Month – March 2014

New York WCB Announces Amendments to IME Regulations

Section 137 of the New York Workers’ Compensation Law and 12 NYCRR §300.2 governs Independent Medical Examinations. As we previously discussed, it is imperative that you, the IME physician and your vendor meet the requirements of Section 137 or you run the risk of having your IME report precluded by the WC Law Judge.

The amendments affect not only physical examinations but also record reviews (peer review).

The significant changes are detailed on the WCB website [direct link].

The two biggest amendments pertain to the documenting of medical records reviewed by the examiner.

A new requirement has been added to the regulation that requires that every record, document, or test result supplied to an IME examiner for review in connection with an IME or records review must be a part of the Board file. Any information that is not already part of the Board file must be submitted before or at the time the IME or records review is arranged. Information submitted to the Board before or at the time the IME is arranged should not be submitted to the Board as a Request for Information using an IME-3.

This is important because often times the insurance carrier will obtain records (e.g. records received from treating provider in response to subpoena) and provide these along with the IME-3 to the IME for their review. The regulations now specifically note that this is not allowed and instead, the records the carrier wishes for the examiner to review, must be submitted to the Board file.

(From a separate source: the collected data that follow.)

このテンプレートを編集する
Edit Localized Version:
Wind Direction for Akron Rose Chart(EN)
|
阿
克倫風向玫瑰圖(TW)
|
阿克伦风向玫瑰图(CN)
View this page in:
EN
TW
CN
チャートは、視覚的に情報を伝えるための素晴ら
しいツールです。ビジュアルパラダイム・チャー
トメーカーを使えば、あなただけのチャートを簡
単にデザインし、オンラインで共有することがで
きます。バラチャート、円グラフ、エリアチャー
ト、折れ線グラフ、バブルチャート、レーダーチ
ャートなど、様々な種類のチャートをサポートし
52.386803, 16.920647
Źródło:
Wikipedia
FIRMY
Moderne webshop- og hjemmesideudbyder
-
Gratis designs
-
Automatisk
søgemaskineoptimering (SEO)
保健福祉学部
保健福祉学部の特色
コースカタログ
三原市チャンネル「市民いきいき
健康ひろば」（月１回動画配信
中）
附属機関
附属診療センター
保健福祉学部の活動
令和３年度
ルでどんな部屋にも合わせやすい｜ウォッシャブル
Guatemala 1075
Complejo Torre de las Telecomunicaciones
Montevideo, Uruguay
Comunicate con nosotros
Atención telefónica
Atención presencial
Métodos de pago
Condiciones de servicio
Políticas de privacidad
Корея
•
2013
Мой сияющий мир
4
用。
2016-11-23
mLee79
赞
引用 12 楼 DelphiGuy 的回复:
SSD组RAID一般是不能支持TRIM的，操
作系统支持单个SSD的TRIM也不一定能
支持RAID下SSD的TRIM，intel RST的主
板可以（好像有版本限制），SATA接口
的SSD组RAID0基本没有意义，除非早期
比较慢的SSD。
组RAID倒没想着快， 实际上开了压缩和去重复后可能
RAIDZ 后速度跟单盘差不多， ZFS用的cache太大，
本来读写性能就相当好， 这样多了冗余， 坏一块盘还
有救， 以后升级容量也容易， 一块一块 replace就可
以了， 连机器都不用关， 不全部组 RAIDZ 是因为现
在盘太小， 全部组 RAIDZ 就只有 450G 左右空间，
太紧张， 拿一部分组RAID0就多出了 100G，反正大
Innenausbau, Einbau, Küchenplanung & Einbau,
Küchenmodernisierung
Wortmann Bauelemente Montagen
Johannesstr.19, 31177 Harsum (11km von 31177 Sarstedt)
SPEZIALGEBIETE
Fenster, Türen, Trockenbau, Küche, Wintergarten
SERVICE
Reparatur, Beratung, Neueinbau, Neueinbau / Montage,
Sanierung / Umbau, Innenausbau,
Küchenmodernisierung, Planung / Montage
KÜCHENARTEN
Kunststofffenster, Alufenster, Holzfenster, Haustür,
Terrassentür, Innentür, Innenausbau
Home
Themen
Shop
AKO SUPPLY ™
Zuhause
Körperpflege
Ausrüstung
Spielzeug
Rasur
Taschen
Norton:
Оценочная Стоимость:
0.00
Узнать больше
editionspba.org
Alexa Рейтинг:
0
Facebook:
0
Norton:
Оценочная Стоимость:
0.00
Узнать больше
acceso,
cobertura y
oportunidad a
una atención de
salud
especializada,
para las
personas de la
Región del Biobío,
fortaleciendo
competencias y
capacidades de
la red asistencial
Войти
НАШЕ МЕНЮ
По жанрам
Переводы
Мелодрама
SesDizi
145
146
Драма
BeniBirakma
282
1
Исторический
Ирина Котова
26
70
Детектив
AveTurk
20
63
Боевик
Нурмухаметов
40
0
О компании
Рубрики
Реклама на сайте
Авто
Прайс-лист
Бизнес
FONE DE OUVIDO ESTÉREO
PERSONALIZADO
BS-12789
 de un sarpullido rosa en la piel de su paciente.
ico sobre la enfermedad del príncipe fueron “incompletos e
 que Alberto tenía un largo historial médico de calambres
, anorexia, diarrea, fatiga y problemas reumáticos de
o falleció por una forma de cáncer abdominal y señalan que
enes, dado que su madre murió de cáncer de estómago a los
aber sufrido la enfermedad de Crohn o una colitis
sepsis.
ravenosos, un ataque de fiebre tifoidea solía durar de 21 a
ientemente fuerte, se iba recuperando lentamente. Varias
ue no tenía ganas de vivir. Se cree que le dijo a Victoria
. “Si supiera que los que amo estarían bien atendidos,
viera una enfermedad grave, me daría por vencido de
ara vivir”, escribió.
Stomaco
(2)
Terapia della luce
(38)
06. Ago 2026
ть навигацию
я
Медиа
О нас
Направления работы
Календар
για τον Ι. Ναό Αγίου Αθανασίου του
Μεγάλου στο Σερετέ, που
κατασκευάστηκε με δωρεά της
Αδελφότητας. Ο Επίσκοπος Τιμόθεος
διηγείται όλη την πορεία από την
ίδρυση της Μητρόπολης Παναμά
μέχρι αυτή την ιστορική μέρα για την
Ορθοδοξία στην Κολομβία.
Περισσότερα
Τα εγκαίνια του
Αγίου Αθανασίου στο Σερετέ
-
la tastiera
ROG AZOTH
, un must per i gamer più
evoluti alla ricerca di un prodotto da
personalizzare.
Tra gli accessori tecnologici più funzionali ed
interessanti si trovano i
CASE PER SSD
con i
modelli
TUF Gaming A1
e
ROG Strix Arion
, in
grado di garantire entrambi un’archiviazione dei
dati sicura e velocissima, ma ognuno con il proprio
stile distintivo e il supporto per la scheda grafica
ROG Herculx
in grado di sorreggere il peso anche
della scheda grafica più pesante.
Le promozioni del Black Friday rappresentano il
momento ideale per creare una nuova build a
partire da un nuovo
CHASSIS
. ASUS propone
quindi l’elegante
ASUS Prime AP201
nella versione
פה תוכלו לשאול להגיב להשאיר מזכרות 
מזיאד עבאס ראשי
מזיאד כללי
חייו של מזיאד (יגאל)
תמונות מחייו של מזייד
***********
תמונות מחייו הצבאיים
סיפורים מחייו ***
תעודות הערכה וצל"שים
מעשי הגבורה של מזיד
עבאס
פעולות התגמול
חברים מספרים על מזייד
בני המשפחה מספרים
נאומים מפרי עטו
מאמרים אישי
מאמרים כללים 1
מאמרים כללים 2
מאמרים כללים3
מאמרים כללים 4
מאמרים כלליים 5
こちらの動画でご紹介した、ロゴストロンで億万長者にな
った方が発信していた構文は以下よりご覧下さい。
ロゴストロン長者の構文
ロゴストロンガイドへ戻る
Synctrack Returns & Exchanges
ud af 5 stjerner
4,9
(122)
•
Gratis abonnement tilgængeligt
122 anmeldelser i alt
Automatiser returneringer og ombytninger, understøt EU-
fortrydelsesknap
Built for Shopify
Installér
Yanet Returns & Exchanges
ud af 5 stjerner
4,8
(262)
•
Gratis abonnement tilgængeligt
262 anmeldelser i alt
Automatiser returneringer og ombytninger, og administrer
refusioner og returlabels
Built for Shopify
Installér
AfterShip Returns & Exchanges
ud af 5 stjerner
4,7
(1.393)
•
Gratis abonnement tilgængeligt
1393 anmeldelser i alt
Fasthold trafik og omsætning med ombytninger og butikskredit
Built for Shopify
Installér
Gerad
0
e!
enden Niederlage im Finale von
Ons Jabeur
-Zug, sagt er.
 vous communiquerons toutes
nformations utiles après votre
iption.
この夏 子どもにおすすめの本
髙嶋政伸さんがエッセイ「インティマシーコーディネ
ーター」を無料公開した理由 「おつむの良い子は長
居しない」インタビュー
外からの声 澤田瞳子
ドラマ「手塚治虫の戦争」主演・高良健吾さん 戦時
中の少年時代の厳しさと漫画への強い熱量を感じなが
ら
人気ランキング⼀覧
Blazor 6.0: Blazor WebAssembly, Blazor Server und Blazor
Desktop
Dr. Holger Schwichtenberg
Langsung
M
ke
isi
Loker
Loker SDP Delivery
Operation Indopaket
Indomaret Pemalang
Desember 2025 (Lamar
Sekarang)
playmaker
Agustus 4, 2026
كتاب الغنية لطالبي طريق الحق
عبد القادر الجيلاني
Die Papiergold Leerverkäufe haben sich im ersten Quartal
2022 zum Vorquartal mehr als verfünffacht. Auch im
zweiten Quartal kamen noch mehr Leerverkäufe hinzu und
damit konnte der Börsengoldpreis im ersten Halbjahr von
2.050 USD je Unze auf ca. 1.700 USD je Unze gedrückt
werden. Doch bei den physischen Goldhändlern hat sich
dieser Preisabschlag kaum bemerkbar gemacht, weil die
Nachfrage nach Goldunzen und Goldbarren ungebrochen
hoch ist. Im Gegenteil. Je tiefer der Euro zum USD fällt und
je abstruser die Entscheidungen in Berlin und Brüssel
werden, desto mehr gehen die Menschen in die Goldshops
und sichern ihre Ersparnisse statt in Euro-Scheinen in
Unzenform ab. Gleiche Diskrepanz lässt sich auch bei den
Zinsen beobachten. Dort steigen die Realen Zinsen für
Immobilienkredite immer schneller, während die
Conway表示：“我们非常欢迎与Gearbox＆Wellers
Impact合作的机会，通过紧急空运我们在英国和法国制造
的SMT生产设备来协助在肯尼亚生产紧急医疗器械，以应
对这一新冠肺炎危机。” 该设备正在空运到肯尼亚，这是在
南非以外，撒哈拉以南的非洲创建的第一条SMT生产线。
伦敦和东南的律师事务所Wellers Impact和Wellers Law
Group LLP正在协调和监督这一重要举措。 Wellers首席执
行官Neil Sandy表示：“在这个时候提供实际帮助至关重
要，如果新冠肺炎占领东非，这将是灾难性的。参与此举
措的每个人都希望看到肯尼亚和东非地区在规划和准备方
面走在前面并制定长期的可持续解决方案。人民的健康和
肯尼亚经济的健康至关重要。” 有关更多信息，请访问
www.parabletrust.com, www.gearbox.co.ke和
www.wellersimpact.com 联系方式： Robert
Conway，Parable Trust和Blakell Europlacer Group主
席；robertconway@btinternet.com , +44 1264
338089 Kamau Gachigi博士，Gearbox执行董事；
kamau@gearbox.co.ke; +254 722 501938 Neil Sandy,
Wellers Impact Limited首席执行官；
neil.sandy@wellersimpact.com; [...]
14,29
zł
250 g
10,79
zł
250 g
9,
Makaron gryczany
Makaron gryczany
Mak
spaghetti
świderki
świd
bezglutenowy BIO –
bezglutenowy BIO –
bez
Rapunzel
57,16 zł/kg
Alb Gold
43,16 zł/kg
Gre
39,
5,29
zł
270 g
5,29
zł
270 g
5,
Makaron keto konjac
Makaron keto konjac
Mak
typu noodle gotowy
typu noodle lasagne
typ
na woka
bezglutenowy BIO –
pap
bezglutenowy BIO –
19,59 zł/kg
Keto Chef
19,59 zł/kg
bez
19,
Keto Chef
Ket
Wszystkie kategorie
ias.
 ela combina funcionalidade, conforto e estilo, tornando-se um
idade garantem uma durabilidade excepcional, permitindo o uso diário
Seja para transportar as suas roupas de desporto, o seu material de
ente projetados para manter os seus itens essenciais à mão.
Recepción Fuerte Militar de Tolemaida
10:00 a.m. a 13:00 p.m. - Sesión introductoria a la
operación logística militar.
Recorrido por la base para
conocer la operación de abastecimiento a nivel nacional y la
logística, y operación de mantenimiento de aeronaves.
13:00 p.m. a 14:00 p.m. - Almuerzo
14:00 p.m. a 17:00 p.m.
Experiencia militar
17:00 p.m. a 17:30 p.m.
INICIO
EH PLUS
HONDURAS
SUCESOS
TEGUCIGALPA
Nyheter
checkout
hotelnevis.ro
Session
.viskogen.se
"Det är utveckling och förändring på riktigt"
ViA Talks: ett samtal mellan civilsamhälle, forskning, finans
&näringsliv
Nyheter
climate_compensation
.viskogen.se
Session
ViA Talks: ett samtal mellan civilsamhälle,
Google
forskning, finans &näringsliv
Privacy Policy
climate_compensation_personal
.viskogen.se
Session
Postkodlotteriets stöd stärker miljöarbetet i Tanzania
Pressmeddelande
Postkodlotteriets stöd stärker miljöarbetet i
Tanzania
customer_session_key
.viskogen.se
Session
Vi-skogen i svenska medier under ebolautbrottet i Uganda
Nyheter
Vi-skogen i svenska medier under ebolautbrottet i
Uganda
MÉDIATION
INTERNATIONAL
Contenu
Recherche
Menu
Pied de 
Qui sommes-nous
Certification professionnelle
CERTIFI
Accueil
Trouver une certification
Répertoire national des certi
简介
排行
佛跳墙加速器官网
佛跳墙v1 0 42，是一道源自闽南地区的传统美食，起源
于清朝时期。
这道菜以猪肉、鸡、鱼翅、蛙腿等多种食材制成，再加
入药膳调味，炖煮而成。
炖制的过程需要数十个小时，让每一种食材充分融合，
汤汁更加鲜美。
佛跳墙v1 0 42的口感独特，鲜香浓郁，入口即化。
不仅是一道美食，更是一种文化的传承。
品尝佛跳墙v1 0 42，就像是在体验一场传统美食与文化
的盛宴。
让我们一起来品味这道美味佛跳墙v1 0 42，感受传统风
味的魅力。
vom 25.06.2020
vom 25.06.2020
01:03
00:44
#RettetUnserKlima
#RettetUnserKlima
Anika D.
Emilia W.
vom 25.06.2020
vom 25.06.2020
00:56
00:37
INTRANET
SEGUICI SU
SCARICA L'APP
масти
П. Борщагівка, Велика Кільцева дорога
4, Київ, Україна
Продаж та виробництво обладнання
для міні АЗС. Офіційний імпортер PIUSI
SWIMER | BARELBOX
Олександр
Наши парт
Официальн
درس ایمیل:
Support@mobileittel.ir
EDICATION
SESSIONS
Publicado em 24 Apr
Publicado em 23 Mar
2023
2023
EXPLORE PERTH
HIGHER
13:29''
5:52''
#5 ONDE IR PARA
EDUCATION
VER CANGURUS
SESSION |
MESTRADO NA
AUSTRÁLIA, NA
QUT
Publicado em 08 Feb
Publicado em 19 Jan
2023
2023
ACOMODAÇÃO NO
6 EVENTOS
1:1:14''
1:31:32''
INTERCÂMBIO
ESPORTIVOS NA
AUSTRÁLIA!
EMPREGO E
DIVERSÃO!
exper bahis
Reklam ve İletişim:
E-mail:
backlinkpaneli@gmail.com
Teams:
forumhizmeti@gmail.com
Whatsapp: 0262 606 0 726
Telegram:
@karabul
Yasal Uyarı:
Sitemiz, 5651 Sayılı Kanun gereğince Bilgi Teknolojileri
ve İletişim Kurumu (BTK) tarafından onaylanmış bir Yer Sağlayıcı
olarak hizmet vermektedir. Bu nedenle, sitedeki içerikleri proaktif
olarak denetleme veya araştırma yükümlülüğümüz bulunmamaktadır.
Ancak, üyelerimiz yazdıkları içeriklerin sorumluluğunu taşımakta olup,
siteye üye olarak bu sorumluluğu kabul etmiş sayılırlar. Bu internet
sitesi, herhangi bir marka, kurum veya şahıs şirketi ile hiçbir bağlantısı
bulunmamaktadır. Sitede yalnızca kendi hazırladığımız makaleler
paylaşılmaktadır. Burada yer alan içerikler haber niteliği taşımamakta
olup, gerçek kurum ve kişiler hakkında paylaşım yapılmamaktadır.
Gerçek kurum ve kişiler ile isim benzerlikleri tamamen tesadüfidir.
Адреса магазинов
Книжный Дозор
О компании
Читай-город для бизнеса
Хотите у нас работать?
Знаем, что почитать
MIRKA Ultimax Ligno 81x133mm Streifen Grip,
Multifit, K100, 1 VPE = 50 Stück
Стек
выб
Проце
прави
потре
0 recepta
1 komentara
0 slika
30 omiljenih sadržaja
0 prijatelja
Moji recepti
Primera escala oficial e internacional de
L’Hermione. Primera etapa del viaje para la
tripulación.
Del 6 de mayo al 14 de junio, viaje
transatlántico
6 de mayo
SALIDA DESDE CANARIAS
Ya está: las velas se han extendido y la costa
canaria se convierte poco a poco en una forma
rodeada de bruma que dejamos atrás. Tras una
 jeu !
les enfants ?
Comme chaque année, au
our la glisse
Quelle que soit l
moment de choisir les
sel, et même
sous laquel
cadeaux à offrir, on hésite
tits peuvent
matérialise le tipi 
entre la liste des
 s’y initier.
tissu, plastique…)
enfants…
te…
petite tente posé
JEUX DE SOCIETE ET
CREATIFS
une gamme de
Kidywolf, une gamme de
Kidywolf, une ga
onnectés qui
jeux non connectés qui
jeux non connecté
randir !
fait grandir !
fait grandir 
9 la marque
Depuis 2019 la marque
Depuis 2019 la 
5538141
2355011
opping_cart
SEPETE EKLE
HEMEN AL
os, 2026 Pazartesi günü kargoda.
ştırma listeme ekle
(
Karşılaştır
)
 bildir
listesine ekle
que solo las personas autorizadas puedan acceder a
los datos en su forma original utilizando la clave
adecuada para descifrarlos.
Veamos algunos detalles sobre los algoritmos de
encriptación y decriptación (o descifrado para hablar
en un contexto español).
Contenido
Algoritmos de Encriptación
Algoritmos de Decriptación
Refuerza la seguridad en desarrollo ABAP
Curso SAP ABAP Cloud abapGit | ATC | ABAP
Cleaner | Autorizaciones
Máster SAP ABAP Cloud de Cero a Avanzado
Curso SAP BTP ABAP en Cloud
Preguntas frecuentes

Additionally, “the submitting IME examiner must list all documents, reports, and other items reviewed in the IME or records review report.” This change is not as significant because the majority of IME reports already contain a comprehensive list of all medical records and diagnostic studies that the examiner reviewed at the time of their examination.

Is There a Statute Of Limitations in an Occupational Disease Claim?

Yes, the specific time frame for filing an occupational disease claim is outlined in New York WCL § 28.

According to the statute:

The right to claim compensation under this chapter shall be barred, except as hereinafter provided, unless within two years after the accident, or if death results therefrom within two years after such death, a claim for compensation shall be filed with the chairman.

The statute begins to run “from the date of disablement and within two years from the date the claimant knew or should have known that the disease is due to the nature of the employment.” This is important because determining the claimant’s knowledge of the alleged occupational condition is critical to defending against these claims.

When a claimant files an occupational disease claim it is important to seek any documentation showing that the claimant was advised of the alleged condition and the relationship of the condition to their work. Often, the claimant will file a claim but their medical records will indicate they were aware of the injury/condition several years earlier. It will then be up to a judge to determine whether the claimant should have known at that time the injury was potentially work-related and filed a claim within two years of having that knowledge.